L’outil CME FedWatch reflète désormais une probabilité de 74,4 % que la Fed maintiendra les taux inchangés lors de sa réunion de janvier, contre environ 70 % la semaine précédente. Les responsables de la Fed restent divisés sur les perspectives d’assouplissement en 2026, la projection médiane ne prévoyant qu’une seule baisse de taux, tandis que certains décideurs ne voient pas d’autres réductions. Ce recalibrage hawkish contraste avec les attentes des traders de deux baisses, créant un soutien sous-jacent pour le dollar américain.
Contexte économique mondial : dynamique divergente
Les indicateurs économiques de la Chine ont peint un tableau plus mou en novembre. Les ventes au détail ont augmenté de 1,3 % en glissement annuel, en deçà des 2,9 % du consensus et en ralentissement par rapport aux 2,9 % d’octobre. La production industrielle a augmenté de 4,8 %, manquant les 5,0 % prévus et son niveau précédent de 4,9 %. L’investissement en actifs fixes a diminué de 2,6 % depuis le début de l’année, dépassant les attentes d’une contraction de -2,3 %, ce qui suggère que la dynamique d’investissement reste sous pression.
Les données sur l’emploi en Australie ont également souligné des signaux mitigés. Le taux de chômage est resté stable à 4,3 % en novembre, en dessous des 4,4 % du consensus, mais la variation de l’emploi a affiché une baisse substantielle de -21,3K par rapport à la hausse révisée de 41,1K en octobre. L’indice PMI manufacturier a augmenté à 52,2 en décembre contre 51,6, tandis que le PMI des services a faibli à 51,0 contre 52,8, indiquant une dynamique divergente dans les secteurs.

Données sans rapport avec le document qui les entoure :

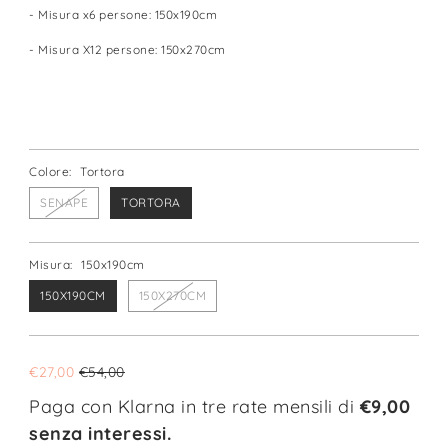
- Misura x6 persone: 150x190cm
- Misura X12 persone: 150x270cm
Colore:
Tortora
SENAPE
TORTORA
Misura:
150x190cm
150X190CM
150X270CM
€27,00
€54,00
Paga con Klarna in tre rate mensili di
€9,00
senza interessi.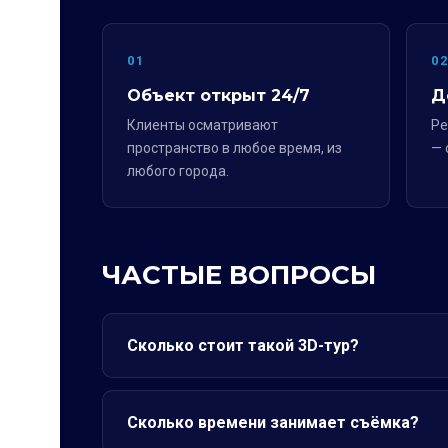
01
0
Объект открыт 24/7
Д
Клиенты осматривают
Ре
пространство в любое время, из
— 
любого города.
ЧАСТЫЕ ВОПРОСЫ
Сколько стоит такой 3D-тур?
Сколько времени занимает съёмка?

Analyse technique : AUD/USD en dessous d’une zone de support clé
La position de la paire AUD/USD en dessous de 0,6600 reflète une faiblesse dans une structure de canal ascendant, signalant une détérioration de la dynamique haussière. La négociation en dessous de la moyenne mobile exponentielle de neuf jours souligne une pression à la baisse à court terme.
Les cibles à la baisse émergent au niveau psychologique de 0,6500, avec une faiblesse supplémentaire pointant vers le plus bas de six mois à 0,6414 (21 août). Inversement, les tentatives de reprise pourraient tester la EMA de neuf jours à 0,6619, avec des gains soutenus pouvant raviver l’intérêt haussier vers le plus haut de trois mois à 0,6685 et le sommet d’octobre 2024 proche de 0,6707. Une cassure décisive au-dessus de ces niveaux ouvrirait la voie à la limite supérieure du canal ascendant autour de 0,6760.
Aperçu de la performance des devises
Le dollar australien s’est montré comme la devise la plus faible parmi les principales paires lors de la séance, en baisse de 0,19 % face au dollar américain et en faiblesse de 0,27 % par rapport au yen japonais. L’AUD a globalement souffert, avec seulement une légère surperformance face au franc suisse, soulignant une pression de vente généralisée sur la devise antipodale dans un contexte d’incertitude concernant les trajectoires de politique monétaire nationale et mondiale.